§ WHAT TO PRODUCE
Scan the entries for the string "event" and give the number of lines that have it, nothing further.

*** RECORDS TO PROCESS ***

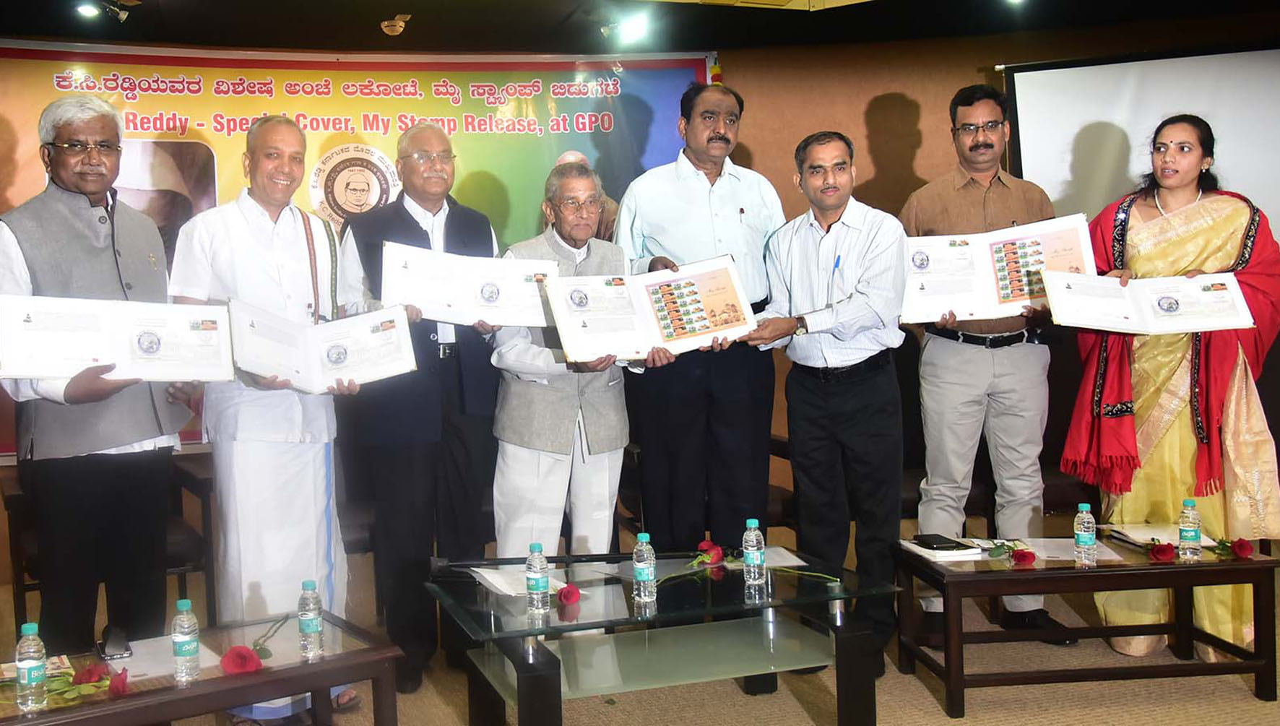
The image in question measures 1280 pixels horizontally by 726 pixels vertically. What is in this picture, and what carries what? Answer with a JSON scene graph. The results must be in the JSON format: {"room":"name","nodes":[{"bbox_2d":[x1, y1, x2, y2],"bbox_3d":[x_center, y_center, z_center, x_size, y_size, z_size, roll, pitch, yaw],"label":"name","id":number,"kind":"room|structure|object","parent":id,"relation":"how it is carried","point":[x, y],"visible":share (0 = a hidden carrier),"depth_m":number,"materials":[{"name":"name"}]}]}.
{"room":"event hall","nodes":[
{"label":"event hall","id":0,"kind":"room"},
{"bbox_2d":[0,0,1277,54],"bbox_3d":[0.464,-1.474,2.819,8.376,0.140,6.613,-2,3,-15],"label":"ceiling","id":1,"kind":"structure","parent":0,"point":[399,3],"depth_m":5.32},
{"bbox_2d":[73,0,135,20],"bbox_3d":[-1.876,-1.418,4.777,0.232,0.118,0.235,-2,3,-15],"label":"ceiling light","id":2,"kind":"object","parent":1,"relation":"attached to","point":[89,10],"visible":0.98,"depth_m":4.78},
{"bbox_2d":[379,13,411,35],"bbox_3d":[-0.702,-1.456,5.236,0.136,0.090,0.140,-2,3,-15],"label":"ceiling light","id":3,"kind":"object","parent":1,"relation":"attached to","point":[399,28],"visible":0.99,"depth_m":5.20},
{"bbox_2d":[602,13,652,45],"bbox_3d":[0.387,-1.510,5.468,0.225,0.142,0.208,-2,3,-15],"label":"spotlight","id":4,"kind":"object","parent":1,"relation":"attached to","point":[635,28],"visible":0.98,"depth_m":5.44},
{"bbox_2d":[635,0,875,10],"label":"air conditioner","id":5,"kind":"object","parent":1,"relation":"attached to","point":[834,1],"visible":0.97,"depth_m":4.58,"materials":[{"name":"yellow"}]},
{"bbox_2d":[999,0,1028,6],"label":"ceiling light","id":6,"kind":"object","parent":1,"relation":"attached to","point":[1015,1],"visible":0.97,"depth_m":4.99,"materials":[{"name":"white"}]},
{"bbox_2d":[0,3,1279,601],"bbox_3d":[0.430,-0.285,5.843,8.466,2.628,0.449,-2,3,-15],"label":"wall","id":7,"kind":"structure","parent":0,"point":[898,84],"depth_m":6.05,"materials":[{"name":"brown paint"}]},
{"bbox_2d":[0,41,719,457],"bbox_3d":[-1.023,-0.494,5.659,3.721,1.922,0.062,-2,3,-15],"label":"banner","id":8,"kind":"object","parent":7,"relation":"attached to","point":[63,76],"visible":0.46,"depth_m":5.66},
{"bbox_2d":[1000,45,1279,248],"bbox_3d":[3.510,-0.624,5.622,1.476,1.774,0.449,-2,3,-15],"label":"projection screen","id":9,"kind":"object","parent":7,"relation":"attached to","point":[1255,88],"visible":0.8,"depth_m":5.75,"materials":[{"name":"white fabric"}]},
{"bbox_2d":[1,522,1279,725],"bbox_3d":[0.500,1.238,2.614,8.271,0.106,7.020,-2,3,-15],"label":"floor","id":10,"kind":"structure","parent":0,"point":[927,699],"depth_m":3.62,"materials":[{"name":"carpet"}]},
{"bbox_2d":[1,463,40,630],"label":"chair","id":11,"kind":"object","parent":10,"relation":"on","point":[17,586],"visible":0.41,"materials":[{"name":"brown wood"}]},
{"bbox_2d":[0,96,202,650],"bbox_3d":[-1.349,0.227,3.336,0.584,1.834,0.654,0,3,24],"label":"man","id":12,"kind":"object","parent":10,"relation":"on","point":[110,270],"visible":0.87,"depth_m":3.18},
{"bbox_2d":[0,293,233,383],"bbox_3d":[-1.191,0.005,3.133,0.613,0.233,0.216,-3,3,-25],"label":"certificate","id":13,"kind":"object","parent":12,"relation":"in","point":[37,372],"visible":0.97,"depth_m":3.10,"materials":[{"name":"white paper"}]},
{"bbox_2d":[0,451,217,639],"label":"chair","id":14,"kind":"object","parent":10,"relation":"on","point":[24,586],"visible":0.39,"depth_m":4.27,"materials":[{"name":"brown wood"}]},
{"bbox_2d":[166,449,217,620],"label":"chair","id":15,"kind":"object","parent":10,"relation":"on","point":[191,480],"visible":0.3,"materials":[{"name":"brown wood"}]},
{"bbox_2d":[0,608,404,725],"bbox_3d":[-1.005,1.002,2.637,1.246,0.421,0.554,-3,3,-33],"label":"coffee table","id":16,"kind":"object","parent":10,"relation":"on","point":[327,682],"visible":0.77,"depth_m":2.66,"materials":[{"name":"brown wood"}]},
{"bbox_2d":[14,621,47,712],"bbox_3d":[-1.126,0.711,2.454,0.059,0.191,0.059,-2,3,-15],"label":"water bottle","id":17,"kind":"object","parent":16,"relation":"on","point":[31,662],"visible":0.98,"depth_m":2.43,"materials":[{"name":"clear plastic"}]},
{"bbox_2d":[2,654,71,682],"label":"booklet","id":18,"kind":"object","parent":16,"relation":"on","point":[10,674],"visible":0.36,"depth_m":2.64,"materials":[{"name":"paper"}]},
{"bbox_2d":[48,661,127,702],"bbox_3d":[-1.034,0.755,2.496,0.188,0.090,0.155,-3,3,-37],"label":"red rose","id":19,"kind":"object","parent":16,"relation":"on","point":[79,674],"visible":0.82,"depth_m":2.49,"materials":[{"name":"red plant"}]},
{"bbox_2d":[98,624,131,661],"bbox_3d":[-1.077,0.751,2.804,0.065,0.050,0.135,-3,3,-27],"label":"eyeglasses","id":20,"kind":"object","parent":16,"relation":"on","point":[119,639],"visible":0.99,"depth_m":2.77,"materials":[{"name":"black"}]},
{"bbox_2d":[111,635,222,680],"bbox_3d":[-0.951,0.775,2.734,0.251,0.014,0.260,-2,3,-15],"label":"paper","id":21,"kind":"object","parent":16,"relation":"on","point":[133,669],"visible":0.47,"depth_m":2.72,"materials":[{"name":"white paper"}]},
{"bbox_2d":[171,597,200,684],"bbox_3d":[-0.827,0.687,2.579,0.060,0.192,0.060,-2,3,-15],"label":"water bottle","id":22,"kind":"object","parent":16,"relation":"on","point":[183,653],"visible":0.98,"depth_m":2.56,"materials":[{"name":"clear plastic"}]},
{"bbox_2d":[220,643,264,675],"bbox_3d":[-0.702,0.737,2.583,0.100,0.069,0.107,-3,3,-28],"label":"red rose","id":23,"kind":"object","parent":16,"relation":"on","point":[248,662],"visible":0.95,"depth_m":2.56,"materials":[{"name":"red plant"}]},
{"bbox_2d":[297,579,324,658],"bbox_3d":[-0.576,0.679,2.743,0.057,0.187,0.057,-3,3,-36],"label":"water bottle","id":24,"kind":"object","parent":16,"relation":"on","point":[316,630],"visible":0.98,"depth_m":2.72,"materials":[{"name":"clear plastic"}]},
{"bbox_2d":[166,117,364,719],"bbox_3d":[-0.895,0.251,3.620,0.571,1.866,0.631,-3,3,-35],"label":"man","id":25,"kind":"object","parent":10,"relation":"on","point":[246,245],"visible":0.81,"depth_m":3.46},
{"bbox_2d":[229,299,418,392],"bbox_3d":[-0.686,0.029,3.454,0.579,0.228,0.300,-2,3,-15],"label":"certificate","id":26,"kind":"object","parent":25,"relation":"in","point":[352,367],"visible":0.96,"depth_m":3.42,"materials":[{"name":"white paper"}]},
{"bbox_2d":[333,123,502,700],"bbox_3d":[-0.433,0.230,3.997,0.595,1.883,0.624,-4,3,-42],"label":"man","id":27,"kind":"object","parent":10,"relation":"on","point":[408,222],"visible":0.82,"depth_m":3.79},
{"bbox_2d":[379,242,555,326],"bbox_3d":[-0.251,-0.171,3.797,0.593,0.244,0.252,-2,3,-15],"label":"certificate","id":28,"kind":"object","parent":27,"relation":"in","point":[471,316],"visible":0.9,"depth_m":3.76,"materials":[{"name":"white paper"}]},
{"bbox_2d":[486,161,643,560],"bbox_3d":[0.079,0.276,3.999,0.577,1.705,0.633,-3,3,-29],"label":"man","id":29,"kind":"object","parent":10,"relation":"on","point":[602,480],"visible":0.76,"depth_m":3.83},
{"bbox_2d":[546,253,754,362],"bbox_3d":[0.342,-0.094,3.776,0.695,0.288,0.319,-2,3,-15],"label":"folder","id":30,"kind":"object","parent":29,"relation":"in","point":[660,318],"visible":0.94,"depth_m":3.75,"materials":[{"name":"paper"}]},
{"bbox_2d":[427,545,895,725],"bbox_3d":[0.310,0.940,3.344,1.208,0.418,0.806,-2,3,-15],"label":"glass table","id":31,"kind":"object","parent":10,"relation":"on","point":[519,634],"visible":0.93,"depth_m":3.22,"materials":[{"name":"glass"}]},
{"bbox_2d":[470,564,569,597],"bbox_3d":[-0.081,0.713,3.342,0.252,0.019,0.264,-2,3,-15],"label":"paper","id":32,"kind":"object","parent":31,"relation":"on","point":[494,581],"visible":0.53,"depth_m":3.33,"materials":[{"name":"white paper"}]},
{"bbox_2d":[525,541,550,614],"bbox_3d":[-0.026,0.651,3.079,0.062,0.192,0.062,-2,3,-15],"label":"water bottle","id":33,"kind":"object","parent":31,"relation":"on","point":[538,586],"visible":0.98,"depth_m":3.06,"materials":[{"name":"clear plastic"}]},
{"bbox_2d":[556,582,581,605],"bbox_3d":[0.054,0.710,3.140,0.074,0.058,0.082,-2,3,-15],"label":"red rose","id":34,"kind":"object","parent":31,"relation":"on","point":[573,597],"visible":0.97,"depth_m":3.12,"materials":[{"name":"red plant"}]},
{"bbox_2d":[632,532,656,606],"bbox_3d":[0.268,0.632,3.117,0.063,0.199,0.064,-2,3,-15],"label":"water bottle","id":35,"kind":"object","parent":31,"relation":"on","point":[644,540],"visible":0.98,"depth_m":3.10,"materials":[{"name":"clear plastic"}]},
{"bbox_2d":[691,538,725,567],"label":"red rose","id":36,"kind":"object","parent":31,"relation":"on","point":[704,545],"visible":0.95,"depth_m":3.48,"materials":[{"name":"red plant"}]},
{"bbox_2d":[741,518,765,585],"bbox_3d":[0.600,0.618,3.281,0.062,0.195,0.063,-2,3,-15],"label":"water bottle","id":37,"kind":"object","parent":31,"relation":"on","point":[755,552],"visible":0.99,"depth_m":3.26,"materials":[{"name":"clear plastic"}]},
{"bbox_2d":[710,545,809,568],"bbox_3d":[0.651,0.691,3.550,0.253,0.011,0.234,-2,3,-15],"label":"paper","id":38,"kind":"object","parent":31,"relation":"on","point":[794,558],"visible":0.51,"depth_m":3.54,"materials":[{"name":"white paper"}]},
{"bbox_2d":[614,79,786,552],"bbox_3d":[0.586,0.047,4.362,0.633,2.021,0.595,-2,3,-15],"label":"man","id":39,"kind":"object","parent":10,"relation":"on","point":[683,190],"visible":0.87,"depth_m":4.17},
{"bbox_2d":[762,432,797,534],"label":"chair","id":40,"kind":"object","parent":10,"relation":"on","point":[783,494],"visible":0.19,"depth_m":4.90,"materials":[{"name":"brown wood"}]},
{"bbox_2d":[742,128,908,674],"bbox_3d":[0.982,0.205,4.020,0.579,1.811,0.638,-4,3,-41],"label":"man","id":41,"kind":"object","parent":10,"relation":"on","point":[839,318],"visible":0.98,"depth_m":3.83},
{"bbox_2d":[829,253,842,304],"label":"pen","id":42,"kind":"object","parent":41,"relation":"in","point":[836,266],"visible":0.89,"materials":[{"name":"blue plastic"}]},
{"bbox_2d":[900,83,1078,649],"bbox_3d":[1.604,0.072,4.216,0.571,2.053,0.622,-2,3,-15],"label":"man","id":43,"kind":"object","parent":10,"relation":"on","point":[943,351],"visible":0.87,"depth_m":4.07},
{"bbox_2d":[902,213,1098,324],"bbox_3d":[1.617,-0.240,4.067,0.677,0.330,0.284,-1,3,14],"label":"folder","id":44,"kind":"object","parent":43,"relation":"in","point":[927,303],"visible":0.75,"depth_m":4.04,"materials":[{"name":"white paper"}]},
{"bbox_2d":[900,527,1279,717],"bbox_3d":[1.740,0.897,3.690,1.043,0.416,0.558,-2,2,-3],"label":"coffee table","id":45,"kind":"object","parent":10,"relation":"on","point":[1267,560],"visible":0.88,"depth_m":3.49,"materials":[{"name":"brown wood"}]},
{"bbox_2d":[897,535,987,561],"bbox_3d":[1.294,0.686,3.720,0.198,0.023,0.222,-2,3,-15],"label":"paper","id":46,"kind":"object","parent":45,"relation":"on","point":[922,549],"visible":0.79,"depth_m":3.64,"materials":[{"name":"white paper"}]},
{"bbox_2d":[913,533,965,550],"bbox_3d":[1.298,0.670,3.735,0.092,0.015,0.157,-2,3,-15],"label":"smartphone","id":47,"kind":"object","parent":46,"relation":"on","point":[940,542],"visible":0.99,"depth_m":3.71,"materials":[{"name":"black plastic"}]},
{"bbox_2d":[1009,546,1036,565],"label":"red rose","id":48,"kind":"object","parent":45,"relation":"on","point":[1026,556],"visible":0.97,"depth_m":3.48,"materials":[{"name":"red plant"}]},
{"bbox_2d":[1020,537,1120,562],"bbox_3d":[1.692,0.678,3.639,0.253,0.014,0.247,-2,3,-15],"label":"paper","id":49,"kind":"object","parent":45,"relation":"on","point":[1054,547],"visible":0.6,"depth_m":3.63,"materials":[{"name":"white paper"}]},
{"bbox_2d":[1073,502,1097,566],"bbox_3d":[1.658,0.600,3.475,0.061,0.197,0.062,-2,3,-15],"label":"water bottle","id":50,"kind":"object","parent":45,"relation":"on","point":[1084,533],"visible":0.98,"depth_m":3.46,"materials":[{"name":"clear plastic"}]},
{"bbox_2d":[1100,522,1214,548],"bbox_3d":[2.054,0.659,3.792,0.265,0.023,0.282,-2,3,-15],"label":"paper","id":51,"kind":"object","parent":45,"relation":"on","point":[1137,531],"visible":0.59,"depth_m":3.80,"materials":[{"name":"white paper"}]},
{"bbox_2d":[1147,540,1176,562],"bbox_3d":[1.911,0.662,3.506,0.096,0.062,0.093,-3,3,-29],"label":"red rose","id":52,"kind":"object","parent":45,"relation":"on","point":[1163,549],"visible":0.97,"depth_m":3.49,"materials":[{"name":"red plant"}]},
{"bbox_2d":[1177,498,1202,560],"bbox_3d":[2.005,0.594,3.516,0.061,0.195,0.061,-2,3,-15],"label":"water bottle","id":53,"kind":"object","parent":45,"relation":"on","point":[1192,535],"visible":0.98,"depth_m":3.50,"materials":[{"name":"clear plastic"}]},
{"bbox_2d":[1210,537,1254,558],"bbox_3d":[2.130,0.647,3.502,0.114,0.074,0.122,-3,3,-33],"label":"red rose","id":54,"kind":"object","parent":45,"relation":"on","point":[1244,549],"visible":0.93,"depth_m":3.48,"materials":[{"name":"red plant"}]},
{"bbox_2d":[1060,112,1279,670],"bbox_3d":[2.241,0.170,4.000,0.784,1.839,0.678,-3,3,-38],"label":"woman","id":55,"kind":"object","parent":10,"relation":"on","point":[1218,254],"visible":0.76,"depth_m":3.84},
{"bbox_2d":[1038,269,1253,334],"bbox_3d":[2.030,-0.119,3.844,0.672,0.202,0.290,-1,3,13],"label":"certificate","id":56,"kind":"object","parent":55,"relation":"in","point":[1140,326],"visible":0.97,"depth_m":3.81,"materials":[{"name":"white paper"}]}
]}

***

§ OUTPUT OF THE TASK
2